--- START ---
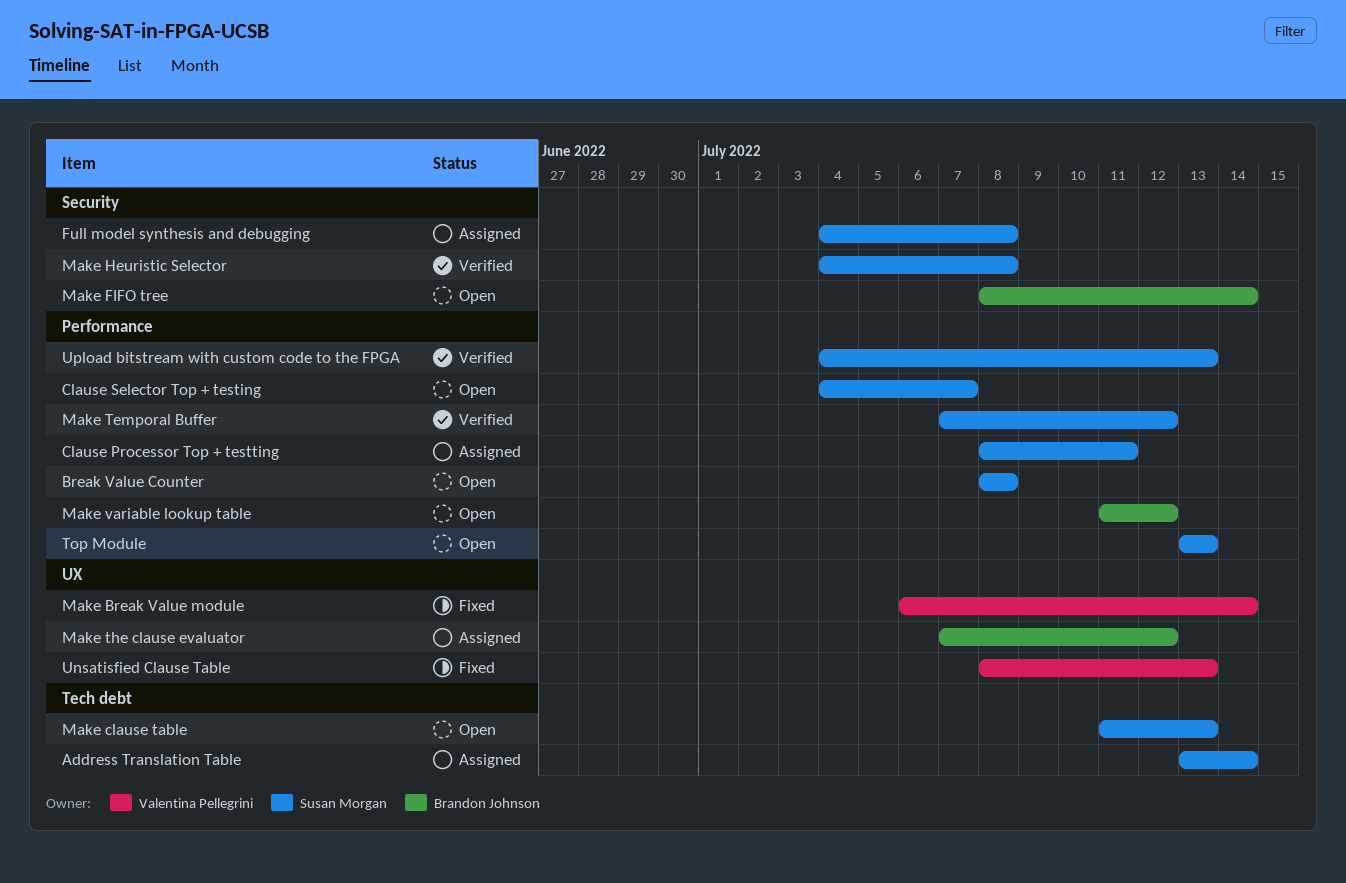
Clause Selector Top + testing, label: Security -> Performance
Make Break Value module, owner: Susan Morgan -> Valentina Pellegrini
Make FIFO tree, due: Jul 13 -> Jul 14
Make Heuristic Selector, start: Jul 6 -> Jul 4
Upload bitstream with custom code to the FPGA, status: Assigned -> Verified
--- END ---
▸ **Exercise instructions**
Everything from the line with "Make FIFO tree, due: Jul 13 -> Jul 14" down to the last line of the data above should be returned exactly, with both ends kept and nothing added.

▸ **The completed task**
Make FIFO tree, due: Jul 13 -> Jul 14
Make Heuristic Selector, start: Jul 6 -> Jul 4
Upload bitstream with custom code to the FPGA, status: Assigned -> Verified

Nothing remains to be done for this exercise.